昇った日のせいか、そんな辺りはずいぶん様子が違って見えている。ゆえに和二は見当違いの方向へ行ってしまったらしい。
「おうい、こっちだぞ」
雲太は、昨日と同じ手触りの幹へ寄り添い呼び寄せた。ままに、そうっと向こう側をのぞき込んでゆく。とたん声を上げていた。
「こらッ。そこで何をしておるッ」
なにしろ海亀が苦心して掘った穴は無残にも掘り返されると、その傍らに男子は一人、うずくまっている。うずくまってまくしあげた衣の裾へ、せっせと卵を拾い上げていた。はっ、と振り返った顔は和二と同じ年頃か。日に焼けているのか汚れているのか頬はずず黒く、髪も伸び放題と結っていない。よほど暴れん坊なのだろう。ほつれの目立つ衣は色さえもう曖昧で、のぞき込んだ京三もこのありさまには肩を落としてしまっていた。
「ああ、なんてことを」
そこへ和二も戻ってきたのだから一大事となる。
「大事な卵がぁっ。さてはお前、盗人だなぁっ。盗人は母亀に代わっておいらが許さんぞっ」
拳は振り上がり、前にして卵を抱えた男子も屈み込んだままであとじさる。
「いやだ。これはおいらの卵だ。持って帰って、食うぞ」
言いように、三人はなおさら驚いてしまっていた。
「それはいかん。母亀が泣いて生んだ卵だぞ。食うなど、かわいそうでならん。わっぱ、今すぐ戻せッ」
「そうですよ。おやめなさい」
「戻さないなら、おいらが殴るぞっ」
飛び出した和二の襟首を、雲太は掴んで引き止める。
「ああ、待て待て」
おかげで和二の拳は空を切り、前にしたところで瞬きもせず男子はただ声を振り絞ると言っていた。

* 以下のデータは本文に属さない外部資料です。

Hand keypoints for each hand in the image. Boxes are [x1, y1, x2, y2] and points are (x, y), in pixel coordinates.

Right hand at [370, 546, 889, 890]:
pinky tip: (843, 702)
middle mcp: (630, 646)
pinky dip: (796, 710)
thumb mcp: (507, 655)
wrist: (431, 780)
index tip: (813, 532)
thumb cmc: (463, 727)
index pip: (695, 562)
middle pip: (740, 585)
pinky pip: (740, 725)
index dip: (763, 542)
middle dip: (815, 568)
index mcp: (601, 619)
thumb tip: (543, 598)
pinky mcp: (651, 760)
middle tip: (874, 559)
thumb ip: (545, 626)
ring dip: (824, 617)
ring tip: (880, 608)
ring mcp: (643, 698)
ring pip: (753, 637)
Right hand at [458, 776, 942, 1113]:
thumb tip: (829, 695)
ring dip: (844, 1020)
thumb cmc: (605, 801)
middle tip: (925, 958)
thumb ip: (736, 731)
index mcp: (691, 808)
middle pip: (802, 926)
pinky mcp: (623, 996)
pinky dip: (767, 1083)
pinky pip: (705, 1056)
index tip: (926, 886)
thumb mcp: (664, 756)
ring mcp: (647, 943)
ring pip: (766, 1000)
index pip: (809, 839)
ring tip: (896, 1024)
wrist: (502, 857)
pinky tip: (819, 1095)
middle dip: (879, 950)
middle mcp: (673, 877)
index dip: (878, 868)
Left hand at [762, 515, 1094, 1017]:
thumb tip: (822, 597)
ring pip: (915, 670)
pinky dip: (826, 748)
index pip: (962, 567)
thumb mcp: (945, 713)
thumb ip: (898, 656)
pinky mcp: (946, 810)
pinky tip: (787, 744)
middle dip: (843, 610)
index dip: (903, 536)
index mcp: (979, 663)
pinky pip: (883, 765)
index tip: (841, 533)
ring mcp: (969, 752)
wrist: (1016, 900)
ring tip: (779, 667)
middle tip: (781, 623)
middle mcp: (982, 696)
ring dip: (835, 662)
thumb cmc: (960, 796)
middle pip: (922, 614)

「ならお前らは、おいらのおとうを喋れるようにしてくれるのかっ。また喋れるように、してくれるのかっ!」
和二はもとより、雲太に京三ですら呆気にとられてしまったことは言うまでもない。
「な、なんだ」
我を取り戻して雲太は京三へ尋ねるが、経緯を知らぬのは京三も同じだろう。ひとつ息を吐き出した京三が男子の前に腰を落とす。